The total number of sheltered animals typically peaks in May of each year and then hits its lowest point around January. There is often a secondary peak sometime after May before the number of sheltered animals drops rapidly. The number of sheltered animals has dropped precipitously in 2020, likely as a result of COVID-19.

In [None]:
# Net Change in Sheltered Animal Counts
in_out_df['Change in Sheltered Animal Counts'] = in_out_df['Number of Intakes'] - in_out_df['Number of Exits']
in_out_df['Total Sheltered Animal Counts'] = in_out_df['Change in Sheltered Animal Counts'].sort_index().cumsum()
in_out_df['Total Sheltered Animal Counts'] = in_out_df['Total Sheltered Animal Counts'] + in_out_df['Total Sheltered Animal Counts'].min()

# Create Plot
shelter_count_fig, shelter_count_ax = plt.subplots(figsize=(10, 6))

shelter_count_ax.set_title('Sheltered Animal Counts by Month')
shelter_count_ax.set_ylabel('Number of Animals')
shelter_count_ax.set_xlabel('Month')

shelter_count_plt, shelter_change_plt = shelter_count_ax.plot(in_out_df[['Total Sheltered Animal Counts', 'Change in Sheltered Animal Counts']])

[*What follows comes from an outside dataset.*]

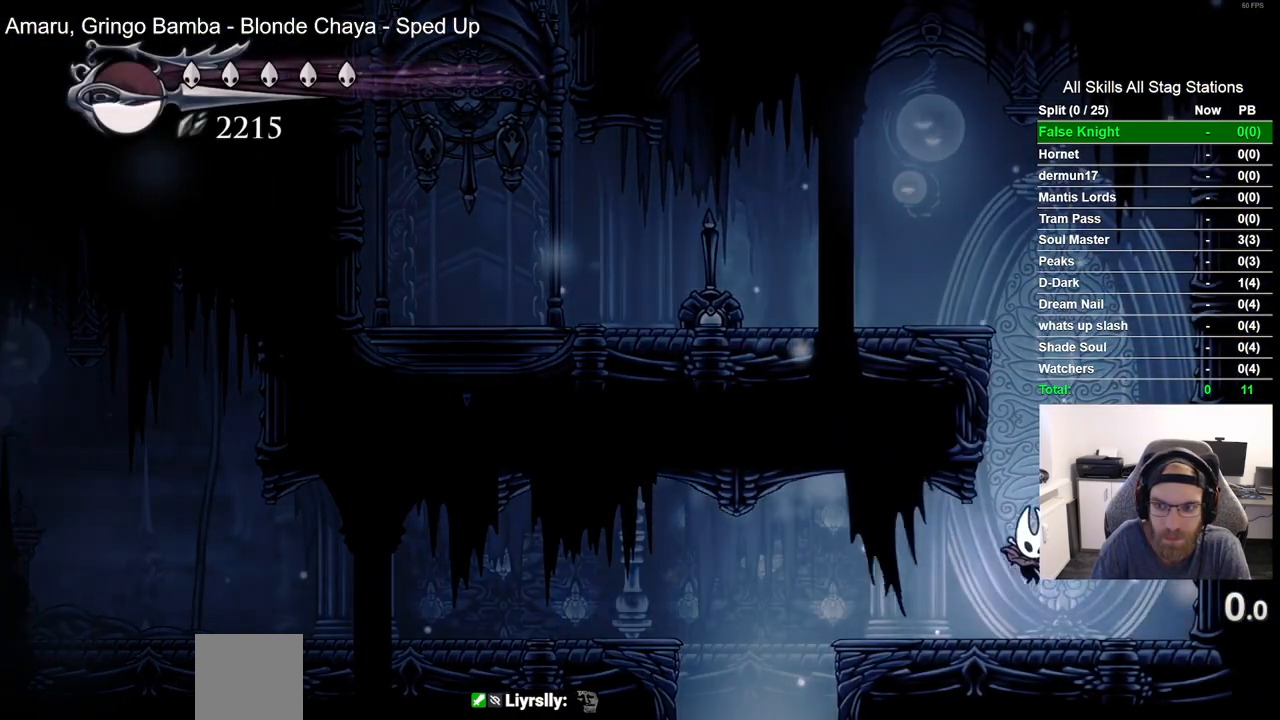
Gameplay with a controller (PlayStation layout); each line is a JSON object with the inputs held at the frame after it. "events" lists button and stick changes between this image and that frame as [ms after this image, input, new state], when the widget could be followed in between. Not read: R1.
{"buttons": ["CROSS", "DPAD_RIGHT"], "left_stick": "center", "right_stick": "center", "events": [[67, "CROSS", "down"], [417, "CROSS", "up"], [500, "CROSS", "down"]]}
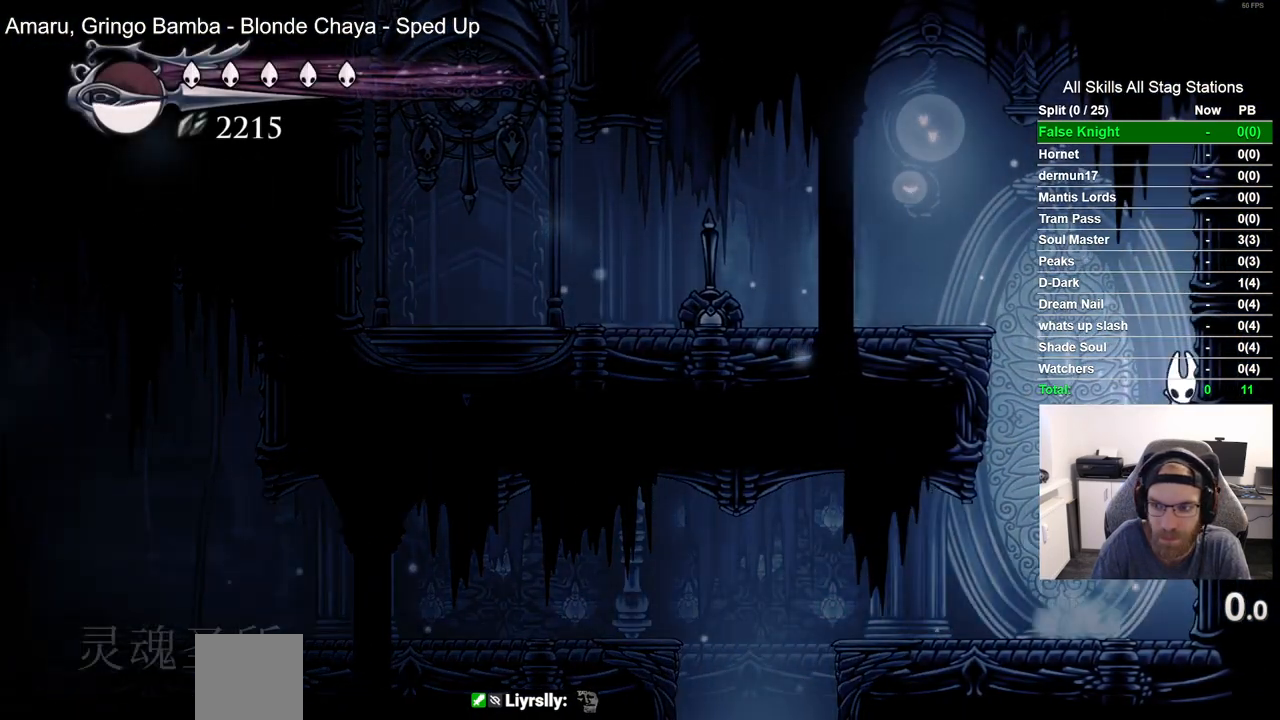
{"buttons": ["DPAD_LEFT"], "left_stick": "center", "right_stick": "center", "events": [[50, "DPAD_RIGHT", "up"], [100, "DPAD_LEFT", "down"], [233, "R2", "down"], [283, "CROSS", "up"], [450, "R2", "up"]]}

shelter_count_ax.legend([shelter_count_plt, shelter_change_plt], ['Total Sheltered Animal Counts', 'Change in Sheltered Animal Counts'], loc = 'upper left')
plt.xticks(months[::3], rotation = 70)
plt.grid()

plt.savefig("./images/sheltered_by_month.png", dpi=150)
plt.grid()
plt.show()

## Conclusions

This analysis leads to three recommendations for improving operations of the Austin Animal Center:

- **Engage in targeted outreach campaigns for dogs that have been sheltered at AAC for more than 30 days.** While most dogs will have been placed after 30 days, this may help reduce the number of dogs that end up having extended stays, potentially requiring many more months of care.
- **Reduce current spending until the numbers of intakes and sheltered animals return to normal.** Given the reduced activity during this period, AAC should consider ways to temporarily reduce costs by changing space utilization or staffing.
- **Hire seasonal staff and rent temporary space for May through December.** To accommodate the high volume of intakes and number of sheltered animals in the spring and fall, AAC should leverage seasonal resources, rather than full-year ones. This will allow AAC to cut back on expenditures during the months when there is lower

### Next Steps

Further analyses could yield additional insights to further improve operations at AAC:

- **Better prediction of animals that are likely to have long stays.** This modeling could use already available data, such as breed and intake condition.
- **Model need for medical support.** This modeling could predict the need for specialized personnel to address animals' medical needs, including neutering, using intake condition and sex data.
- **Predicting undesirable outcomes.** This modeling could identify animals that are more likely to have undesirable outcomes (e.g. Euthanasia) for targeted medical support or outreach.